Set down the entries word for word, beginning with the first line and continuing up to and including the line that contains "not just discomfort".

────

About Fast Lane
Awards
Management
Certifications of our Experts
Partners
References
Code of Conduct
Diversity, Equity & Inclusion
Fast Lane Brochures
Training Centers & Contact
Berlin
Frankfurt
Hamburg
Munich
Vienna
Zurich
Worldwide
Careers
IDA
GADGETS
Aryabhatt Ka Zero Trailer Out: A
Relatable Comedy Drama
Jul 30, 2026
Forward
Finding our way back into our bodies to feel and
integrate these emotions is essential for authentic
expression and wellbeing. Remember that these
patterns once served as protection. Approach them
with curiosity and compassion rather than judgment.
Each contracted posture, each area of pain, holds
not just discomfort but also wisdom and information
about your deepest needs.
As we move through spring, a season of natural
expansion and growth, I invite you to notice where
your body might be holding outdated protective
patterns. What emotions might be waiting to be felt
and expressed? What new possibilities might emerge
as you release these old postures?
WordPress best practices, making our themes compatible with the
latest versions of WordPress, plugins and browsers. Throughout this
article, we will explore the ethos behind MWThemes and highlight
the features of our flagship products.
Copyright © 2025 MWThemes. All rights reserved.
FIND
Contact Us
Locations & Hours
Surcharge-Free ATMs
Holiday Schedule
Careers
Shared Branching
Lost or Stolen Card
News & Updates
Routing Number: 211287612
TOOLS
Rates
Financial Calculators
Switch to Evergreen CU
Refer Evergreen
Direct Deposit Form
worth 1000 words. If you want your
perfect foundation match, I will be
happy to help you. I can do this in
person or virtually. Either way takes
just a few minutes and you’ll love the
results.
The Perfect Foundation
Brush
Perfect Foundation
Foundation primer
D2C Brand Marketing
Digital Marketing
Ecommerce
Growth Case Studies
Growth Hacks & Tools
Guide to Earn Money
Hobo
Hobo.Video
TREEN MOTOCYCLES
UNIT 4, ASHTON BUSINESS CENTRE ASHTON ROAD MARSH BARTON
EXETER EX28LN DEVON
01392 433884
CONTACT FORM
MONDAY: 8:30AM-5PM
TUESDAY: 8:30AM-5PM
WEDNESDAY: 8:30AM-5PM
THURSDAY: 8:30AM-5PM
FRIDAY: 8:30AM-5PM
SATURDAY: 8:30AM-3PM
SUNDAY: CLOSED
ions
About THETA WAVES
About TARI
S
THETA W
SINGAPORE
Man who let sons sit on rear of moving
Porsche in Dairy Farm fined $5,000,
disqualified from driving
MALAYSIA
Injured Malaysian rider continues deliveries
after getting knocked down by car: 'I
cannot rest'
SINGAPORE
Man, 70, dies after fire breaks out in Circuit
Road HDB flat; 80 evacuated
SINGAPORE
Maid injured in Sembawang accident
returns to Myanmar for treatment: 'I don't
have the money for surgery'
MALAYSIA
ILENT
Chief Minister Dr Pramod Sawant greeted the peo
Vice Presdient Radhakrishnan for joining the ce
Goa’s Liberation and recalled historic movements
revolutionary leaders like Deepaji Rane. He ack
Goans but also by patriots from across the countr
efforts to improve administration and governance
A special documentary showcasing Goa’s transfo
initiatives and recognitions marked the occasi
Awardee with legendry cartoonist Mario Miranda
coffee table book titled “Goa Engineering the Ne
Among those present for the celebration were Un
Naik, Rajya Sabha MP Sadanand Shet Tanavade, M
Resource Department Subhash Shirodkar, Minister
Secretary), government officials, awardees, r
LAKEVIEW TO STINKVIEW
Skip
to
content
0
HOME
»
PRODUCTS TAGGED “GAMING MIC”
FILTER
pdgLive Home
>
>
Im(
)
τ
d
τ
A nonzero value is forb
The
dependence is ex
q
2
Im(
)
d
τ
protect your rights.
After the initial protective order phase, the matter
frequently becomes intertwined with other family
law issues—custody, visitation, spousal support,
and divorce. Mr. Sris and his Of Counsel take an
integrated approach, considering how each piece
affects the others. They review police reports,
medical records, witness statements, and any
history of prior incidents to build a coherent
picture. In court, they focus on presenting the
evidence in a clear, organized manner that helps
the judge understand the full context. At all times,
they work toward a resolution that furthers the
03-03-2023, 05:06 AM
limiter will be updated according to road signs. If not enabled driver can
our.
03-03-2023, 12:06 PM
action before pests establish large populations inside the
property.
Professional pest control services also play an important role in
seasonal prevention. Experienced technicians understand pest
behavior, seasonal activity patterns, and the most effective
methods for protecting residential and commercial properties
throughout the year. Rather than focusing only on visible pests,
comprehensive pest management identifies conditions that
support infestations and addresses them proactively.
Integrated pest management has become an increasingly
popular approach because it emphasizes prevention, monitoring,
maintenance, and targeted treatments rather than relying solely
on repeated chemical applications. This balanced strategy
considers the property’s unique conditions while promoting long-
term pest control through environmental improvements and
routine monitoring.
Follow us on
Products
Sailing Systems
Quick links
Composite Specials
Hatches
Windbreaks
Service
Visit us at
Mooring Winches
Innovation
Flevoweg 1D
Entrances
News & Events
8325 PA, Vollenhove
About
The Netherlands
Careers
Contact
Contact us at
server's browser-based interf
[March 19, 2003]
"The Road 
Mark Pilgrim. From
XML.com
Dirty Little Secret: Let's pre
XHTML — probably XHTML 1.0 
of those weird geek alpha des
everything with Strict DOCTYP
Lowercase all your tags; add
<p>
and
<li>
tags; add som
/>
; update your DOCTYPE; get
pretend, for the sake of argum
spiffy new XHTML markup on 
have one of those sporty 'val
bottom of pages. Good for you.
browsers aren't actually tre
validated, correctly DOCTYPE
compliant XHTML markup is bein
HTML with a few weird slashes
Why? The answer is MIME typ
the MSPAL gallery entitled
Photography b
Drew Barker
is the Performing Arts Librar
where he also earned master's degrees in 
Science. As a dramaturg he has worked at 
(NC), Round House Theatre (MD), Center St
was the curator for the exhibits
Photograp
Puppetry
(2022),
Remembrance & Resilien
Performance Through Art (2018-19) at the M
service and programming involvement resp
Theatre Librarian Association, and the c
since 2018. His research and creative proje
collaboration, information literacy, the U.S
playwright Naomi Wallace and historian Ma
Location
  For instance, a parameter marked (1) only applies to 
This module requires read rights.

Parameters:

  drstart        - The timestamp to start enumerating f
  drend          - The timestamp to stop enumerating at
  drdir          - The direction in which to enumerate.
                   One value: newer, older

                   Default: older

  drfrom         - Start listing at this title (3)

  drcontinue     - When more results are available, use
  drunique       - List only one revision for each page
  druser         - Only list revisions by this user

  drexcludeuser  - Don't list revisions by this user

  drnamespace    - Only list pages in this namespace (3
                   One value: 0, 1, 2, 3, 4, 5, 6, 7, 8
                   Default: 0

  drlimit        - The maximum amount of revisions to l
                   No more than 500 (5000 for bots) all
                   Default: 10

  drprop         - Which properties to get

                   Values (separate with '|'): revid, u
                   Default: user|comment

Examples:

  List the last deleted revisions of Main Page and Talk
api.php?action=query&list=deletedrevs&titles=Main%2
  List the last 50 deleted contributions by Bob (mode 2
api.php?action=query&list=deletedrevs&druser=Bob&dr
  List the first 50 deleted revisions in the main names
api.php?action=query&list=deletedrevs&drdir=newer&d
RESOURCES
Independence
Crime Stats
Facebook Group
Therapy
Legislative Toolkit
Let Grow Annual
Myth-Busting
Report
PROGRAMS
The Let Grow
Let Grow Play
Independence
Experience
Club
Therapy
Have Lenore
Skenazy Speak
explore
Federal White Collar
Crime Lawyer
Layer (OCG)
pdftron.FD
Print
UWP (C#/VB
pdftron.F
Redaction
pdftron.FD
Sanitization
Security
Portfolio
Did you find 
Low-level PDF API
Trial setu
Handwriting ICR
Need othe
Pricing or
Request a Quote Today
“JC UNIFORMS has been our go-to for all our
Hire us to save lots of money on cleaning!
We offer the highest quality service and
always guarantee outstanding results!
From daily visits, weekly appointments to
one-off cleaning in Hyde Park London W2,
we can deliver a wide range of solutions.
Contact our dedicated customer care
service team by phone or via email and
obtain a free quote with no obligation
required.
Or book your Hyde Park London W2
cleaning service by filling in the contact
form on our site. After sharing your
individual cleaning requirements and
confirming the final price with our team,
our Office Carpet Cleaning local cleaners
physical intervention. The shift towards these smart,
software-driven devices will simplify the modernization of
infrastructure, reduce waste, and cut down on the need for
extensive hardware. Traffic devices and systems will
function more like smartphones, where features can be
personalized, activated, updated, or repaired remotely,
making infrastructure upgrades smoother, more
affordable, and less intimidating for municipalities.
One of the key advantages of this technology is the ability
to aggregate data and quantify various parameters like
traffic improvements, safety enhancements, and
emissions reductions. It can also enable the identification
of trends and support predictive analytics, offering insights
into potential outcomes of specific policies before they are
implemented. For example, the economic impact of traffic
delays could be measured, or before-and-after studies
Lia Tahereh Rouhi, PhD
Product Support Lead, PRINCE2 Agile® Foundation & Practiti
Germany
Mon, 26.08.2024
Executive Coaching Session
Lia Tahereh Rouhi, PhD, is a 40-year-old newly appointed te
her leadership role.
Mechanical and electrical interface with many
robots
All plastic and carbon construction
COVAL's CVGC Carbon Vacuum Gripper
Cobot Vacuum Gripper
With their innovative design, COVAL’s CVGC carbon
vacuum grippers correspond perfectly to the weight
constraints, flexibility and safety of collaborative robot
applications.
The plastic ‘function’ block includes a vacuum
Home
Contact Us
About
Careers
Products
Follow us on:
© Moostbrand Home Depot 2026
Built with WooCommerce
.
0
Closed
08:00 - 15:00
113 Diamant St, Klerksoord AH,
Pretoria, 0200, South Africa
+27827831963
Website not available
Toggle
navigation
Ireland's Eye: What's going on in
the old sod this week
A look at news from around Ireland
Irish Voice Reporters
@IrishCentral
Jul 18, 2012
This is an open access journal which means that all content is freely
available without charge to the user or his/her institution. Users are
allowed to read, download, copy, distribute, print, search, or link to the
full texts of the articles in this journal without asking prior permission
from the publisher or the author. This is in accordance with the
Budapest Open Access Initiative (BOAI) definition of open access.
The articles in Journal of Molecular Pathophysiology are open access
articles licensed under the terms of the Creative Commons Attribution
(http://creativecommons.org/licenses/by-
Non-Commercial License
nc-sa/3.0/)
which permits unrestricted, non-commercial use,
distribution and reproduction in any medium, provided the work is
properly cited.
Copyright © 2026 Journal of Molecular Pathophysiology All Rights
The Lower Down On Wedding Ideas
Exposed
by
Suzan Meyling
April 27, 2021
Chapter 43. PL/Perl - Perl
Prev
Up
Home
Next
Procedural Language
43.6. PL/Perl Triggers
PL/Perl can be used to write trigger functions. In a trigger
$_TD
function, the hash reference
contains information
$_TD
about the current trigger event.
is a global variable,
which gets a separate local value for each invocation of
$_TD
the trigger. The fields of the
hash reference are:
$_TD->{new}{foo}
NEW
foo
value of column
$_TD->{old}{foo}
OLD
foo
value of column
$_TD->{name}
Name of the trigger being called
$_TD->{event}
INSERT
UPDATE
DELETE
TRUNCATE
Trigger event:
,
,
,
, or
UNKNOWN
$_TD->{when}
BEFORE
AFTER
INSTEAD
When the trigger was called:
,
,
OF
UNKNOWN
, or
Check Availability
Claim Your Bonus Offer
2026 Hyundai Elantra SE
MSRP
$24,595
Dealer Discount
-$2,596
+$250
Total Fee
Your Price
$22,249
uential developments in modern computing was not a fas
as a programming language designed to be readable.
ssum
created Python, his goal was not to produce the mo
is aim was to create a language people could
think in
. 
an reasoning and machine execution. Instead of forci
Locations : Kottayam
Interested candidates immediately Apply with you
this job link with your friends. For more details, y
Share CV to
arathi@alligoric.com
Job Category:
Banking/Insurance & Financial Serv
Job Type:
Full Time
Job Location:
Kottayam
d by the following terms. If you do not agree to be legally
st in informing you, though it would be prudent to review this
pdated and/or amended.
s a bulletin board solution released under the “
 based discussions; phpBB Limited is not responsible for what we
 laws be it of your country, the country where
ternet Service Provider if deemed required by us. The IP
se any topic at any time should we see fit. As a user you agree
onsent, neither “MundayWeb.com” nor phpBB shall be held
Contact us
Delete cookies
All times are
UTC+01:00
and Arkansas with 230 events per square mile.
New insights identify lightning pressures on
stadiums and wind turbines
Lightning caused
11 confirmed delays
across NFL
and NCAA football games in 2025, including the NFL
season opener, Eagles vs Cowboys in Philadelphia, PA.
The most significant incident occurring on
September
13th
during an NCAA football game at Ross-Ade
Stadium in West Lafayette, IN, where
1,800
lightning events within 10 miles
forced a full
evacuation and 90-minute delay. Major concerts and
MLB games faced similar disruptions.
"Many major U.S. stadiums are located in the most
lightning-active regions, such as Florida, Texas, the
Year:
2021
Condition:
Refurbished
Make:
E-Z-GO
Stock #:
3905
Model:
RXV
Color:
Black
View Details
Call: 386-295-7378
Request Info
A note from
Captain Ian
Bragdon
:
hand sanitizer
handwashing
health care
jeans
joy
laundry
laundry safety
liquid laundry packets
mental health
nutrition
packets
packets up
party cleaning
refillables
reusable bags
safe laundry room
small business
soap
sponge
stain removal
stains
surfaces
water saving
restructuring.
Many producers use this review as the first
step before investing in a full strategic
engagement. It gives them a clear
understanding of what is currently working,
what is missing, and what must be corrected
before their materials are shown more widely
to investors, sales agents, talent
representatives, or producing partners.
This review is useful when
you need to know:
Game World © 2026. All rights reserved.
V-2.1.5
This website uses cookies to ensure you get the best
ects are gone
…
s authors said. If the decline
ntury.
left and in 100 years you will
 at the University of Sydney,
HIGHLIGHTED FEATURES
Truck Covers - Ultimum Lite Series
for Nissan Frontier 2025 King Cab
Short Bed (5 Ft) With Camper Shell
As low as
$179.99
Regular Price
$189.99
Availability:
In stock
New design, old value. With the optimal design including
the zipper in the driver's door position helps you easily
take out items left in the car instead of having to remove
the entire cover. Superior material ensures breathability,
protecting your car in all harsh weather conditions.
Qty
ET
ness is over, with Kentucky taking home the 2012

────

* **Expected output**
About Fast Lane
Awards
Management
Certifications of our Experts
Partners
References
Code of Conduct
Diversity, Equity & Inclusion
Fast Lane Brochures
Training Centers & Contact
Berlin
Frankfurt
Hamburg
Munich
Vienna
Zurich
Worldwide
Careers
IDA
GADGETS
Aryabhatt Ka Zero Trailer Out: A
Relatable Comedy Drama
Jul 30, 2026
Forward
Finding our way back into our bodies to feel and
integrate these emotions is essential for authentic
expression and wellbeing. Remember that these
patterns once served as protection. Approach them
with curiosity and compassion rather than judgment.
Each contracted posture, each area of pain, holds
not just discomfort but also wisdom and information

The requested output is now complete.